GRIEF, LOSS AND BEREAVEMENT

  • You feel as if you will never be happy again
  • You can't imagine living without that one person
  • The simplest things can set off the tears
  • You feel numb all of the time
  • You feel as if you will never stop crying
  • You feel lost in your own life
  • You can't cry, and you think you should be able to
  • People are telling you to move on
  • Friends ask you why you aren't over it yet
  • You can't face going out and meeting people
  • You just want to stay in bed and pull the duvet over your head
  • It's been weeks or months or years and it's not getting any better
  • If any of this describes how things are for you at the moment, it's quite likely you are experiencing grief.

    Grief is how we respond when we have lost someone or something very important to us - it doesn't matter what or who it is, the response is the same. It's a normal human reaction. It's not an illness or a disorder or a mental health problem. It's just grief.

    For many people, grief is a long and painful journey, and one of the worst things about it is the loneliness. Typically after a bereavement there is a flurry of activity and support in the first few days and weeks, and there is so much to do especially if you are preparing for the funeral, that life feels very full.

    After the funeral however, often the support that was there for you fades away, other people go back to their own lives, and you are left with the emptiness. Close family and friends care about you, but after a time even they can become less willing to hear how you are really feeling, and just seem to want you to 'get over it'.

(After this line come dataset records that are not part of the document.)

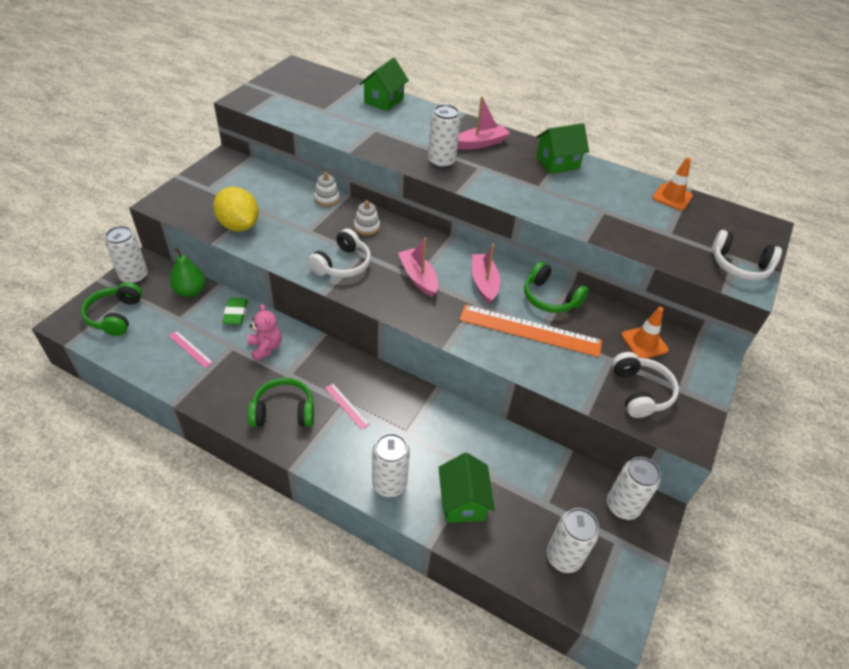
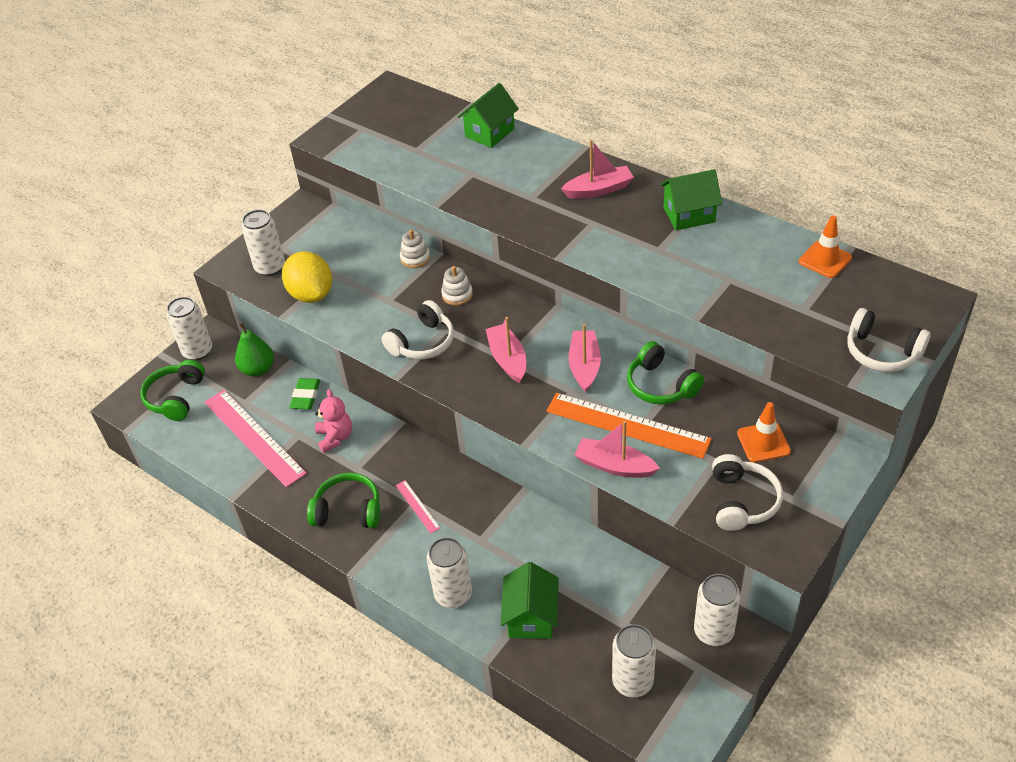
camera: 15 degrees right, 0 degrees up
pink ruler [169,331,213,368] -> pink ruler [204,390,307,488], size x2.24
white can [428,104,461,169] -> white can moved to [241,210,285,276]
none -> pink boat [575,421,660,478]

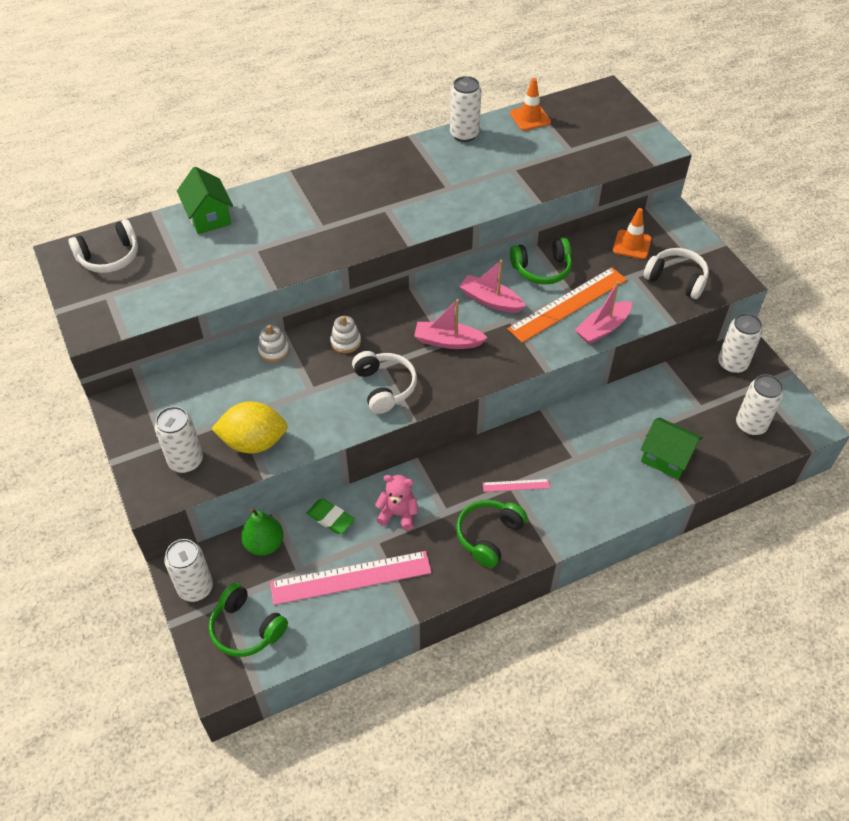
camera: 65 degrees left, 5 degrees up
white can [427,537,472,608] -> white can moved to [450,76,481,142]
pink boat [561,140,634,199] -> none
green house [660,169,722,230] -> none
white headphones [847,308,930,372] -> white headphones moved to [68,219,138,273]

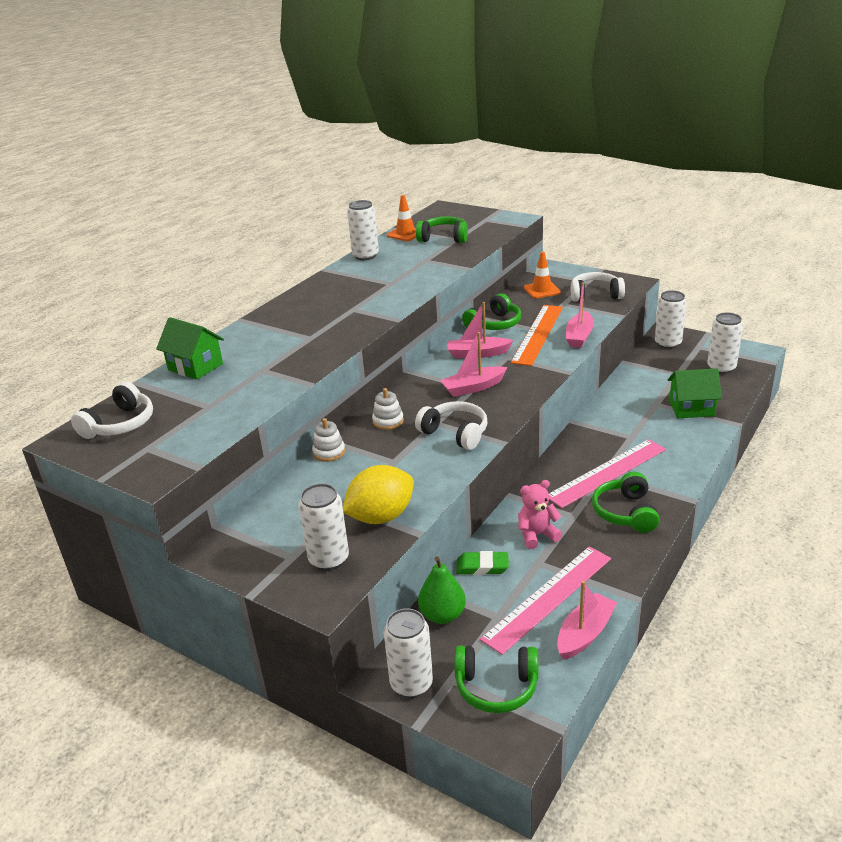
camera: 30 degrees left, 20 degrees down
pink ruler [483,479,550,492] -> pink ruler [549,439,666,508], size x2.24
none -> green headphones [416,216,468,243]
none -> pink boat [557,581,617,660]

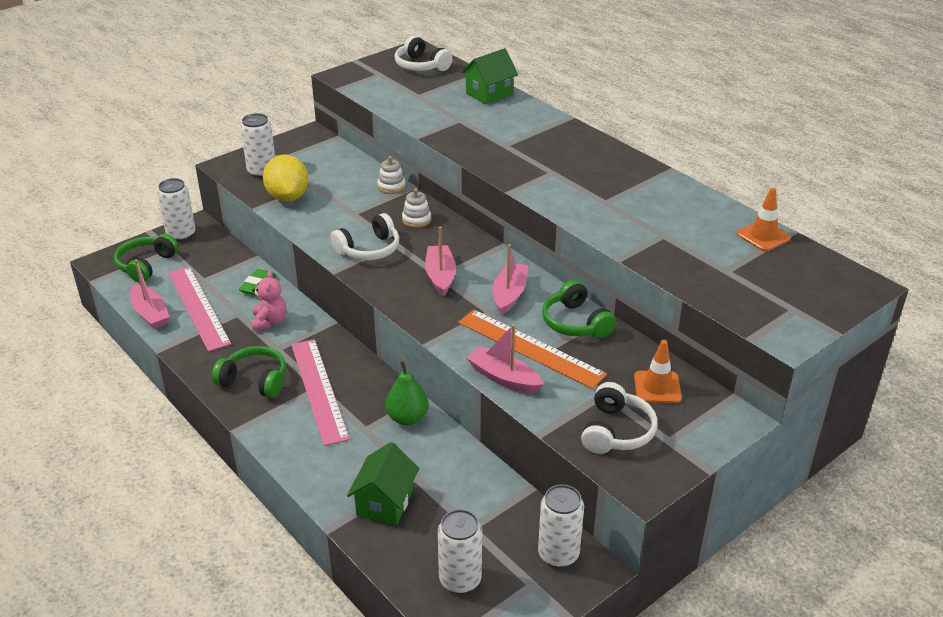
camera: 105 degrees right, 5 degrees up
white can [347,200,379,260] -> none
green headphones [416,216,468,243] -> none
green pear [418,556,466,624] -> green pear moved to [385,361,429,425]

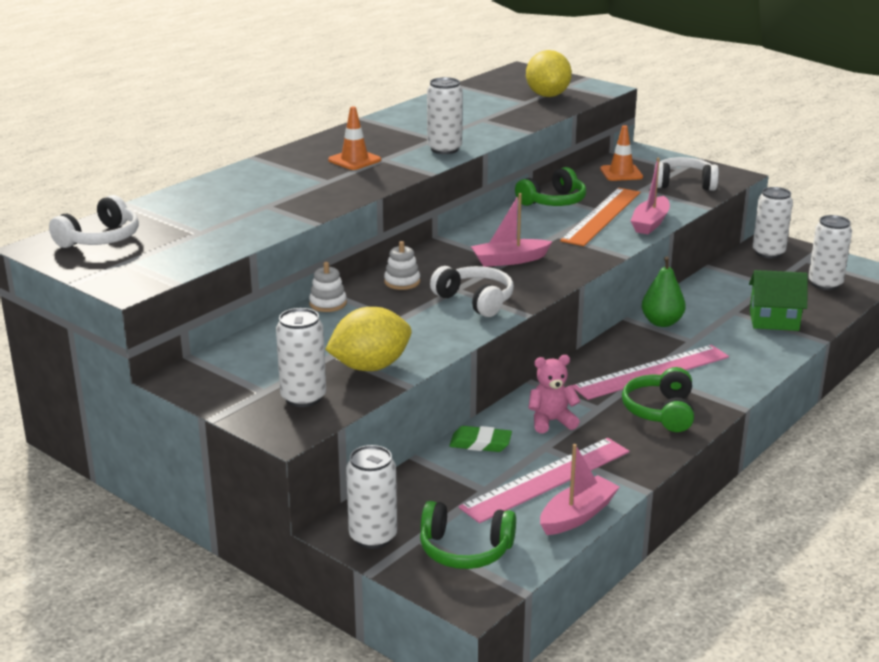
camera: 100 degrees left, 10 degrees down
green house [461,48,518,105] -> none
pink boat [493,244,528,315] -> none
orange traffic cone [737,188,791,251] -> orange traffic cone moved to [328,107,381,170]
none -> white can [427,77,463,154]
none -> yellow lemon [526,50,572,97]

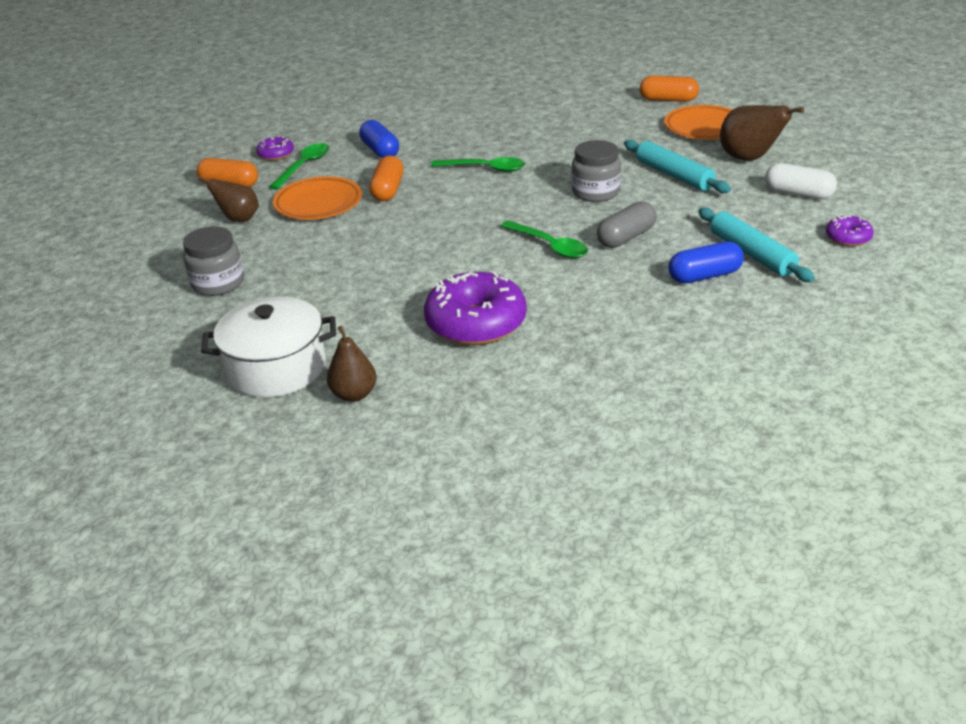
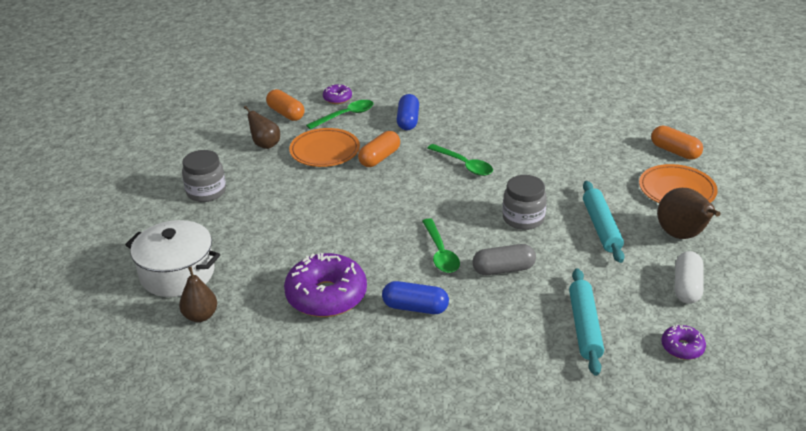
camera: 30 degrees right, 0 degrees up
blue capsule [669,242,744,283] -> blue capsule moved to [382,281,449,314]
white capsule [765,163,837,199] -> white capsule turned 45 degrees clockwise [675,251,703,304]

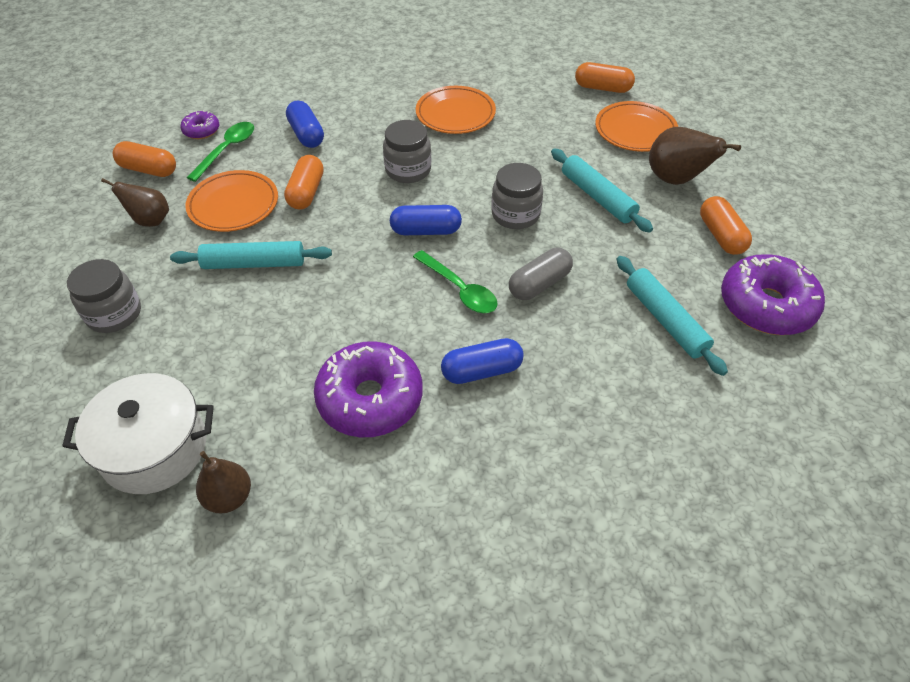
camera: 30 degrees left, 15 degrees up
green spoon [427,144,493,176] -> grey jar [383,120,431,183]
purple donut [661,325,706,360] -> purple donut [721,254,825,335], size x2.07
white capsule [675,251,703,304] -> orange capsule [700,196,752,255]
none -> turquoise rolling pin [170,241,332,269]
none -> blue capsule [390,205,462,235]
none -> orange plate [416,86,496,134]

    So - where are you to go with your feelings of grief, with the enormous sadness, all those memories, the longing, the regret, the anger, and the despair?

    People often find that talking to a counsellor about their grief helps. It gives you someone to share all of your feelings with, rather than keeping them locked up inside of you. It provides a space in which your grief can be heard, and where you can talk about the person you have lost without fear of upsetting someone else.

    I can't promise that having some grief counselling sessions will make your grief go away - on the contrary, it's likely to be with you in some form for the rest of your life - but I can be confident that counselling will not leave you feeling worse than you do now. It opens up the possibility of working through all of the range of emotions that grief brings with it and, in time, for you to be able to move forward.